Materials and Methods: This interim report of an ongoing single-site, prospective trial included 22 patients with hepatocellular (n = 19), cholangiocellular carcinoma (n = 1), and neuroendocrine tumor metastases (n = 2) who were treated with lobar (n = 7) or selective (n = 15) cTACE defined by catheter placement (May 2016 to October 2017). cTACE used 50 mg of DOX/10 mg mitomycin-C emulsified with Lipiodol followed by Embospheres. Peripheral blood was sampled after cTACE (5, 10, 20, and 40 minutes; 1, 2, 4, and 24 hours; and 3–4 weeks) to measure drug concentrations by standard noncompartmental analysis. Follow-up included cross-sectional imaging and adverse events (AEs) recorded 3 to 4 weeks post-TACE. Statistics included Pearson coefficient, Mann-Whitney, and chi-squared test.

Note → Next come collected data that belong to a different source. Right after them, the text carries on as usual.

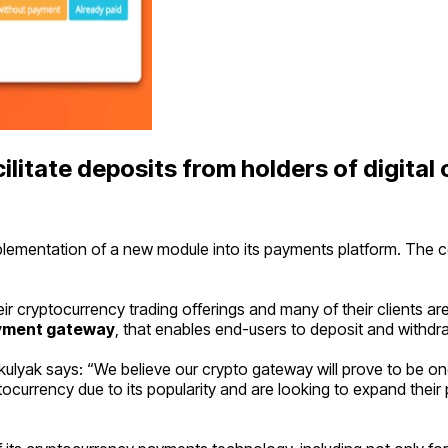
litate deposits from holders of digital 
entation of a new module into its payments platform. The compa
r cryptocurrency trading offerings and many of their clients ar
yment gateway
, that enables end-users to deposit and withdra
lyak says: “
We believe our crypto gateway will prove to be 
urrency due to its popularity and are looking to expand their p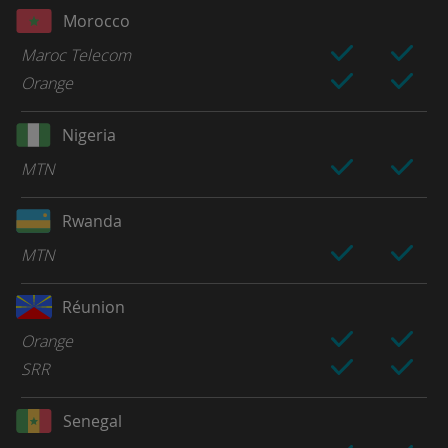
Morocco
Maroc Telecom
Orange
Nigeria
MTN
Rwanda
MTN
Réunion
Orange
SRR
Senegal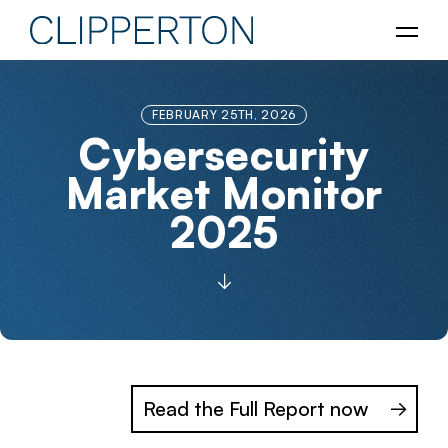
FEBRUARY 25TH, 2026
Cybersecurity
Market Monitor
2025
Read the Full Report now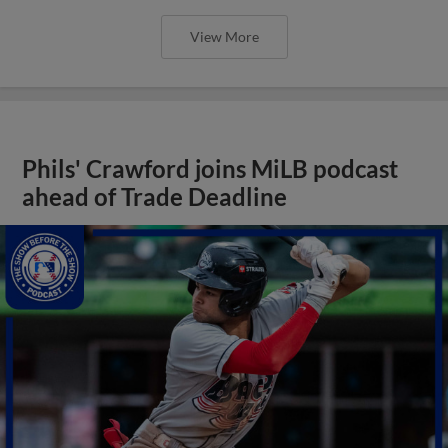
View More
Phils' Crawford joins MiLB podcast
ahead of Trade Deadline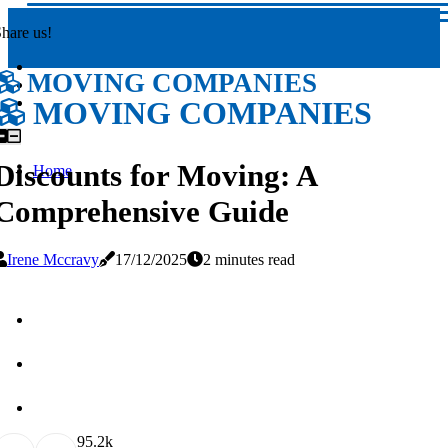
hare us!
MOVING COMPANIES
MOVING COMPANIES
Discounts for Moving: A
Home
Comprehensive Guide
Irene Mccravy
17/12/2025
2 minutes read
9
5.2k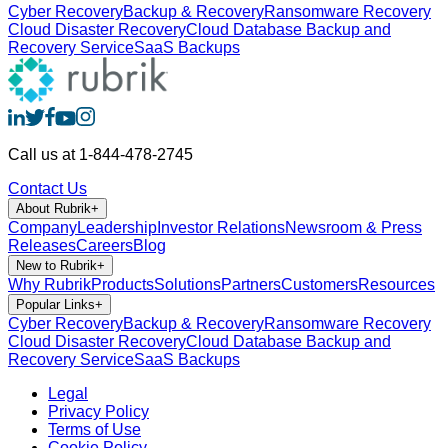
Cyber Recovery
Backup & Recovery
Ransomware Recovery
Cloud Disaster Recovery
Cloud Database Backup and
Recovery Service
SaaS Backups
Call us at 1-844-478-2745
Contact Us
About Rubrik
+
Company
Leadership
Investor Relations
Newsroom & Press
Releases
Careers
Blog
New to Rubrik
+
Why Rubrik
Products
Solutions
Partners
Customers
Resources
Popular Links
+
Cyber Recovery
Backup & Recovery
Ransomware Recovery
Cloud Disaster Recovery
Cloud Database Backup and
Recovery Service
SaaS Backups
Legal
Privacy Policy
Terms of Use
Cookie Policy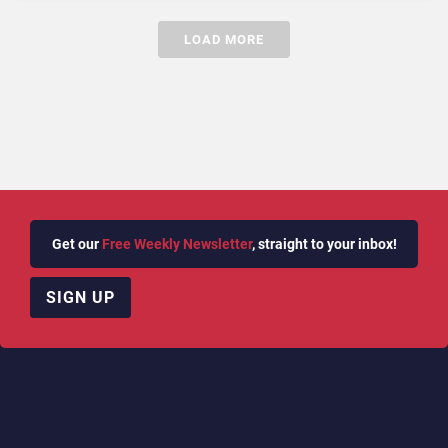
LOAD MORE
Get our
Free Weekly Newsletter
, straight to your inbox!
SIGN UP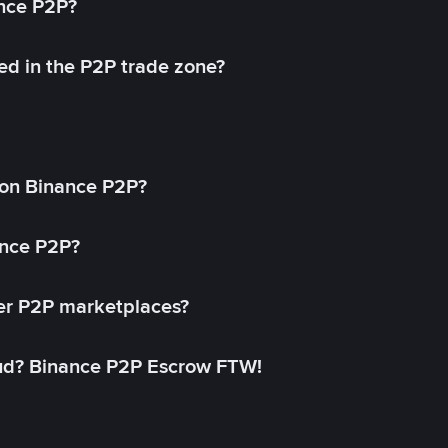
ance P2P?
ed in the P2P trade zone?
on Binance P2P?
ance P2P?
her P2P marketplaces?
aud? Binance P2P Escrow FTW!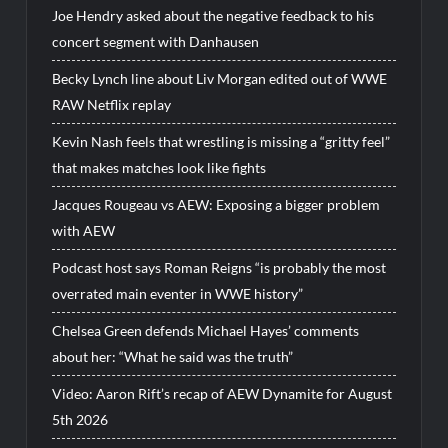
Joe Hendry asked about the negative feedback to his
concert segment with Danhausen
Becky Lynch line about Liv Morgan edited out of WWE
RAW Netflix replay
Kevin Nash feels that wrestling is missing a “gritty feel”
that makes matches look like fights
Jacques Rougeau vs AEW: Exposing a bigger problem
with AEW
Podcast host says Roman Reigns “is probably the most
overrated main eventer in WWE history”
Chelsea Green defends Michael Hayes’ comments
about her: “What he said was the truth”
Video: Aaron Rift’s recap of AEW Dynamite for August
5th 2026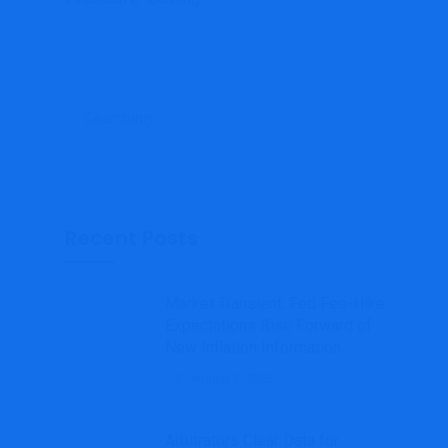
Search
for:
Recent Posts
Market Transient: Fed Fee-Hike
Expectations Rise Forward of
New Inflation Information
August 7, 2026
Arbitrators Clear Data for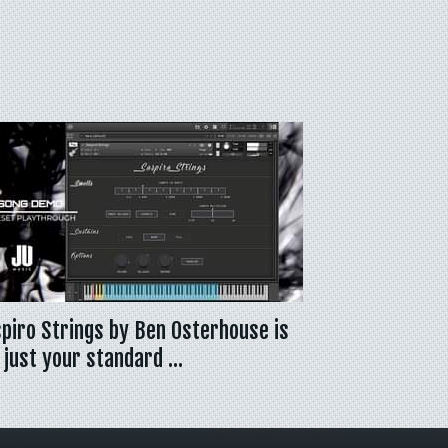
piro Strings by Ben Osterhouse is
 just your standard …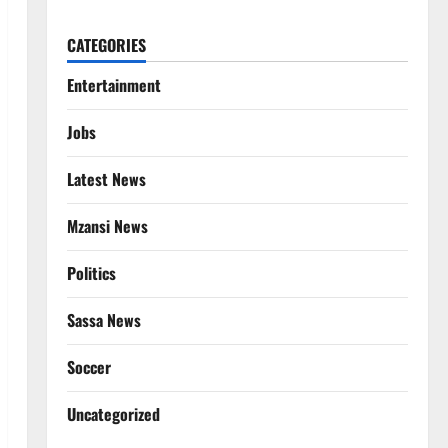
CATEGORIES
Entertainment
Jobs
Latest News
Mzansi News
Politics
Sassa News
Soccer
Uncategorized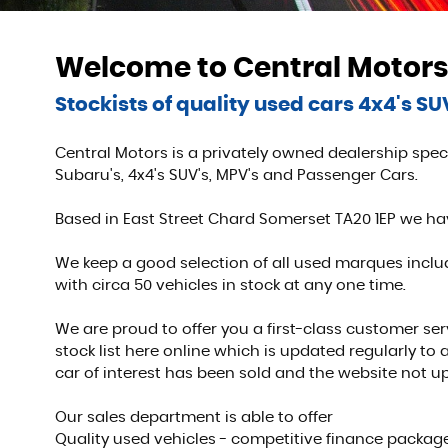
Welcome to Central Motors
Stockists of quality used cars 4x4's S
Central Motors is a privately owned dealership speci
Subaru's, 4x4's SUV's, MPV's and Passenger Cars.
Based in East Street Chard Somerset TA20 1EP we h
We keep a good selection of all used marques includ
with circa 50 vehicles in stock at any one time.
We are proud to offer you a first-class customer se
stock list here online which is updated regularly to
car of interest has been sold and the website not u
Our sales department is able to offer
Quality used vehicles - competitive finance package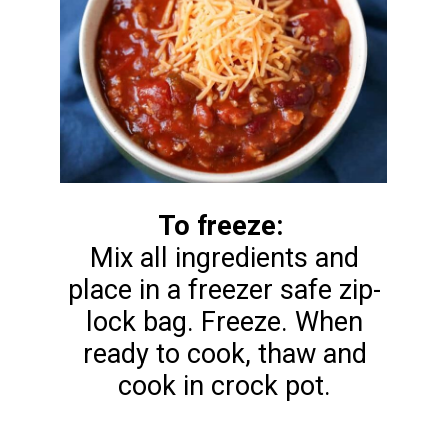
To freeze:
Mix all ingredients and
place in a freezer safe zip-
lock bag. Freeze. When
ready to cook, thaw and
cook in crock pot.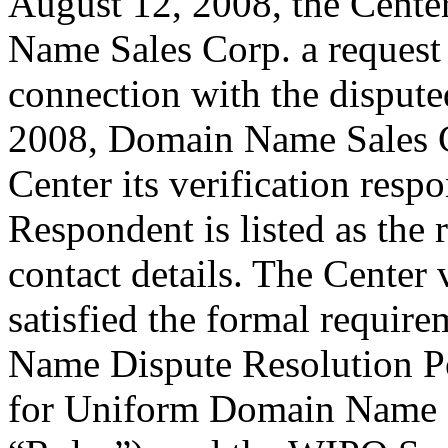
August 12, 2008, the Cente
Name Sales Corp. a request f
connection with the disput
2008, Domain Name Sales Co
Center its verification resp
Respondent is listed as the 
contact details. The Center 
satisfied the formal requi
Name Dispute Resolution Pol
for Uniform Domain Name D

Results: Mean age was 62 ± 9.21 years, and 19 patients were males. Hepatocellular carcinoma were Barcelona Clinic Liver Cancer (BCLC) stage A in 4, B in 11, and C in 4 patients. According to 3DqEASL criteria available in 20 of 22 patients, complete and partial response were achieved in 1 and 6 and stable and progressive disease in 8 and 5 patients, respectively. Full DOX dose was given in 17 of 22 patients. DOX concentration peaks occurred earlier (median Tmax, 0.25 [0.13–0.98] vs 0.59 [0.12– 1.72 hours]) and were higher after lobar than selective cTACE (mean dose normalized Cmax, 4.74 ± 3.6 vs 3.08 ± 3.11 ng/mL/mg) and in nonresponders compared with responders (P = 0.022). The DOX area under the curve was significantly larger in patients with higher enhancing tumor volume (P = 0.009) or enhancing tumor burden (P = 0.033) on baseline imaging. DOXOL was similar, but DOX concentrations were higher after lobar than selective cTACE at each timepoint but without statistical significance. Both DOX and DOXOL were undetectable 3 to 4 weeks after cTACE. AEs were rare but occurred more often after lobar cTACE (fever, P = 0.040; abdominal pain, P = 0.030).

Conclusions: The preliminary results of this prospective trial show a consistent trend suggesting higher systemic chemotherapy exposure and toxicity after lobar compared with selective cTACE. If confirmed in the complete cohort, these findings may lead to a paradigm shift in intraarterial therapy in favor of selective cTACE as a safe and efficient treatment for patients with liver cancer.